Yet, in the midst of all that chaos, The Washington Post has pinpointed the real problem that poses an existential threat to you and your loved ones: A lack of fascism.

Incredibly, the second-largest newspaper in the country is really upset that some states have passed measures to stop the bio-medical state from cracking down on your rights.

When the next pandemic sweeps the United States, health officials in Ohio won’t be able to shutter businesses or schools, even if they become epicenters of outbreaks. Nor will they be empowered to force Ohioans who have been exposed to go into quarantine. State officials in North Dakota are barred from directing people to wear masks to slow the spread. Not even the president can force federal agencies toissuevaccine or testing mandates to thwart its march.

Wait, is that supposed to be a bad thing? I got confused there for a moment.

Think about it. Imagine being so addicted to centralized authoritarianism that you’d be mad at “health officials” for not having complete power to violate the Constitution. Of course, these are the same people who flipped their lids at Ron DeSantis for removing gay porn from school libraries. But forced quarantines? That’s just fine with them.

The lunacy continued from there in the article.

Conservative and libertarian forces have defanged much of the nation’s public health system through legislation and litigation as the world staggers into the fourth year of covid.

At least 30 states, nearly all led by Republican legislatures, have passed laws since 2020 that limit public health authority, according to a Washington Post analysis of laws collected by Kaiser Health News and the Associated Press as well as the Association of State and Territorial Health Officials and the Center for Public Health Law Research at Temple University.

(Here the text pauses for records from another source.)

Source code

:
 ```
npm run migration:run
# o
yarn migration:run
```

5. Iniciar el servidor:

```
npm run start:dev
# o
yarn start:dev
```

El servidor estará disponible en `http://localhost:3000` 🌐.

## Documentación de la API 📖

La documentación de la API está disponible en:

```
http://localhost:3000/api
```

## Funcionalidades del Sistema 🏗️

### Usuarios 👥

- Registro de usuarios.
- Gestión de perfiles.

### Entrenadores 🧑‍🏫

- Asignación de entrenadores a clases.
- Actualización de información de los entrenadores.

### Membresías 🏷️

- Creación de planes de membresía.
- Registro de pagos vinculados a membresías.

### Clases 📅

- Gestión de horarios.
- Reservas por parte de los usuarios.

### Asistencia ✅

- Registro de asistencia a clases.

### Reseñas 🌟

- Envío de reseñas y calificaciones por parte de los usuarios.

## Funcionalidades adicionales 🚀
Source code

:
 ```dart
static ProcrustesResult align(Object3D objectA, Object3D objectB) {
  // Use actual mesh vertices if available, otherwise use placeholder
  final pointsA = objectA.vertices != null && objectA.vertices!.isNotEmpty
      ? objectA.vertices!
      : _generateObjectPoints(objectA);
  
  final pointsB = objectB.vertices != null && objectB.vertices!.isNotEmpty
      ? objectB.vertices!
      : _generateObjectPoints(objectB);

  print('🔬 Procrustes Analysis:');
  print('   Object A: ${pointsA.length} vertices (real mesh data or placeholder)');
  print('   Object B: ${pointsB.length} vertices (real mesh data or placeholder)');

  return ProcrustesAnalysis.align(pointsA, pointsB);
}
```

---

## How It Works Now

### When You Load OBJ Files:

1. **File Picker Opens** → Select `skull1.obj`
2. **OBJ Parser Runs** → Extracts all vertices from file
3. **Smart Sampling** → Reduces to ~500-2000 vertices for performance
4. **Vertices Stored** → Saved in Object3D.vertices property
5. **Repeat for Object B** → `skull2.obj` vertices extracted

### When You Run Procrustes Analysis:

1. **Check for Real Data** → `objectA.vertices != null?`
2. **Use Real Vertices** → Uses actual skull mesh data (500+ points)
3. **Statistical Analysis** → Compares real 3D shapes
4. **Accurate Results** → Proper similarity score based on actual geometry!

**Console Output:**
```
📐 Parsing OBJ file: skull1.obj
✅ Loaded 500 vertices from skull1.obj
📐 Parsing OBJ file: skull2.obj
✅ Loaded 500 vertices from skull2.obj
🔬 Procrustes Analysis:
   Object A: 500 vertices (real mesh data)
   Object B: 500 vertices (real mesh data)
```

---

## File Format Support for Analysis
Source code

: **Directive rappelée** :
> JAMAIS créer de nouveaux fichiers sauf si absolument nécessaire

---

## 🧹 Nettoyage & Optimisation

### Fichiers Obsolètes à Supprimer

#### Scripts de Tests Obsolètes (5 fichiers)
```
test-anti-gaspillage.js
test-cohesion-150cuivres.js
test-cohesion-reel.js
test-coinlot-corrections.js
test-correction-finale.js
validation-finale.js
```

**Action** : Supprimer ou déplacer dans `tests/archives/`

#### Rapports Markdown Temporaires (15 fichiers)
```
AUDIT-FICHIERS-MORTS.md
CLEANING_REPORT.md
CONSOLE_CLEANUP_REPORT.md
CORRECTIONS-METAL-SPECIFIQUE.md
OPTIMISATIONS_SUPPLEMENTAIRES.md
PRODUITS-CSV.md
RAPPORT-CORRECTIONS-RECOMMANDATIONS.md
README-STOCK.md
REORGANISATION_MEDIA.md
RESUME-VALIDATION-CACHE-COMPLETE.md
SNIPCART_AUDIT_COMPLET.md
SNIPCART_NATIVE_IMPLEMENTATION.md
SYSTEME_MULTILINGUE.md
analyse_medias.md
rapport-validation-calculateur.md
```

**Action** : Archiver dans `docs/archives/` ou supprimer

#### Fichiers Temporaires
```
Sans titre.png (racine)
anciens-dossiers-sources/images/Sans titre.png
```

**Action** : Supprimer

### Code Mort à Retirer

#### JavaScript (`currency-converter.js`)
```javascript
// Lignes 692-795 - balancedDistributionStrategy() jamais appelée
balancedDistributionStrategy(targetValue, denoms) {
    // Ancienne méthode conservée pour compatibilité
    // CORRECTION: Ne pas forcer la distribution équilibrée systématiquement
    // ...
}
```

Health officials and governors in more than half the country are now restricted from issuing mask mandates, school closures, and other protective measures or must seek permission from their state legislatures before renewing emergency orders, the analysis showed.

Read that last paragraph and try not to go cross-eyed. It is now March of 2023 (as of this writing). At this point, we know without a shadow of a doubt that mask mandates do absolutely nothing to stop the spread of COVID-19. We also know that school closures made zero sense and likely exacerbated the pandemic. At the very least they harmed students for no public health benefit in return. And still, the Post is gnashing its teeth over laws that would prevent singular individuals from forcing those provisions down on people.

Heck, they aren’t even happy with state legislatures operating as a check on state-level executive power. It’s absurd, but it’s not surprising. The left is authoritarian at heart, and they always tell you who they are. They can’t hide it. It bursts out of them like the heat from a thousand suns. At the core of leftwing ideology is tyranny. It is the idea that the government always knows best and should have the ability to exact what is “best” without question.

The safeguards the Post is choosing to whine about are absolutely necessary. There can be no crisis that justifies dictatorial power, especially when the authorities have shown themselves to be so partisan and dishonest in the past.